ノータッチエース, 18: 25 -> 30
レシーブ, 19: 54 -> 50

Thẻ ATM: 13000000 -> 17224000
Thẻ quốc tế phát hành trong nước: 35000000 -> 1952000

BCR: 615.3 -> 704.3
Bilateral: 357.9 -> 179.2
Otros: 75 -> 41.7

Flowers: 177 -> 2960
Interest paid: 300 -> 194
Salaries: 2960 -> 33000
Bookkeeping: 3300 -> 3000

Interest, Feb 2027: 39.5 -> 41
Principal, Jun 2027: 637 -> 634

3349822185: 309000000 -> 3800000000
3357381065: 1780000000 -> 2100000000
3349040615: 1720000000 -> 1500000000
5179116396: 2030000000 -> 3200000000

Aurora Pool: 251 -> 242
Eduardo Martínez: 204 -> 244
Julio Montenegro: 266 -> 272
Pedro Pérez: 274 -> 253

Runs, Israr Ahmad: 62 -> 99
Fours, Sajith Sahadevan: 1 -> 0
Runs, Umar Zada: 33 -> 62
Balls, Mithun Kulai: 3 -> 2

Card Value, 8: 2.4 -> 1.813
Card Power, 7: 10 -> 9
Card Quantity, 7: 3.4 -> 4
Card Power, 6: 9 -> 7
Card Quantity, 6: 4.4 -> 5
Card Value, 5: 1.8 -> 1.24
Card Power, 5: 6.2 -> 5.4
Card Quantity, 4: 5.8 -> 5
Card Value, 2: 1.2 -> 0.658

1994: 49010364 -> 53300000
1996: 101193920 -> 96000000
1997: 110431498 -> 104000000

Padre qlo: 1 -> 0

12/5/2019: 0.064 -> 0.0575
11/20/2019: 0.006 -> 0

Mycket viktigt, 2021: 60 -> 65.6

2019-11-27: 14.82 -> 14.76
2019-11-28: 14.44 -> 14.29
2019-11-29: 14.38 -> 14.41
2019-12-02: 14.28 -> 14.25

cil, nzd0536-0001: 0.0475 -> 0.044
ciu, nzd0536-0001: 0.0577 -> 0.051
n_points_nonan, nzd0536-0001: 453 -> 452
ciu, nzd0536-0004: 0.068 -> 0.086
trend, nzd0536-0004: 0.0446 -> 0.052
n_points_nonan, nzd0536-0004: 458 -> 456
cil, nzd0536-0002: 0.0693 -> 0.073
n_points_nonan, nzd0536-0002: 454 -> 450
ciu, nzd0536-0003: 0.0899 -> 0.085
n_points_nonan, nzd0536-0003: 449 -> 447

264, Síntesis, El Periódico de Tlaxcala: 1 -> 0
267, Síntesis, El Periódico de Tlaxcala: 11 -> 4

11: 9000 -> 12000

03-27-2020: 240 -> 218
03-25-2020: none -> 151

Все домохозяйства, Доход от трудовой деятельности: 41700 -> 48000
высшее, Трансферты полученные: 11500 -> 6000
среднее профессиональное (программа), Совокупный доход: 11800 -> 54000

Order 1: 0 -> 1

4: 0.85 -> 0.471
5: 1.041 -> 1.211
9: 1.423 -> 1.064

=====

■ **Required action**
Your answer should consist solely of the lines above from the line with "Aurora Pool: 251 -> 242" to the line with "03-25-2020: none -> 151", both included, reproduced exactly.

■ **Written response**
Aurora Pool: 251 -> 242
Eduardo Martínez: 204 -> 244
Julio Montenegro: 266 -> 272
Pedro Pérez: 274 -> 253

Runs, Israr Ahmad: 62 -> 99
Fours, Sajith Sahadevan: 1 -> 0
Runs, Umar Zada: 33 -> 62
Balls, Mithun Kulai: 3 -> 2

Card Value, 8: 2.4 -> 1.813
Card Power, 7: 10 -> 9
Card Quantity, 7: 3.4 -> 4
Card Power, 6: 9 -> 7
Card Quantity, 6: 4.4 -> 5
Card Value, 5: 1.8 -> 1.24
Card Power, 5: 6.2 -> 5.4
Card Quantity, 4: 5.8 -> 5
Card Value, 2: 1.2 -> 0.658

1994: 49010364 -> 53300000
1996: 101193920 -> 96000000
1997: 110431498 -> 104000000

Padre qlo: 1 -> 0

12/5/2019: 0.064 -> 0.0575
11/20/2019: 0.006 -> 0

Mycket viktigt, 2021: 60 -> 65.6

2019-11-27: 14.82 -> 14.76
2019-11-28: 14.44 -> 14.29
2019-11-29: 14.38 -> 14.41
2019-12-02: 14.28 -> 14.25

cil, nzd0536-0001: 0.0475 -> 0.044
ciu, nzd0536-0001: 0.0577 -> 0.051
n_points_nonan, nzd0536-0001: 453 -> 452
ciu, nzd0536-0004: 0.068 -> 0.086
trend, nzd0536-0004: 0.0446 -> 0.052
n_points_nonan, nzd0536-0004: 458 -> 456
cil, nzd0536-0002: 0.0693 -> 0.073
n_points_nonan, nzd0536-0002: 454 -> 450
ciu, nzd0536-0003: 0.0899 -> 0.085
n_points_nonan, nzd0536-0003: 449 -> 447

264, Síntesis, El Periódico de Tlaxcala: 1 -> 0
267, Síntesis, El Periódico de Tlaxcala: 11 -> 4

11: 9000 -> 12000

03-27-2020: 240 -> 218
03-25-2020: none -> 151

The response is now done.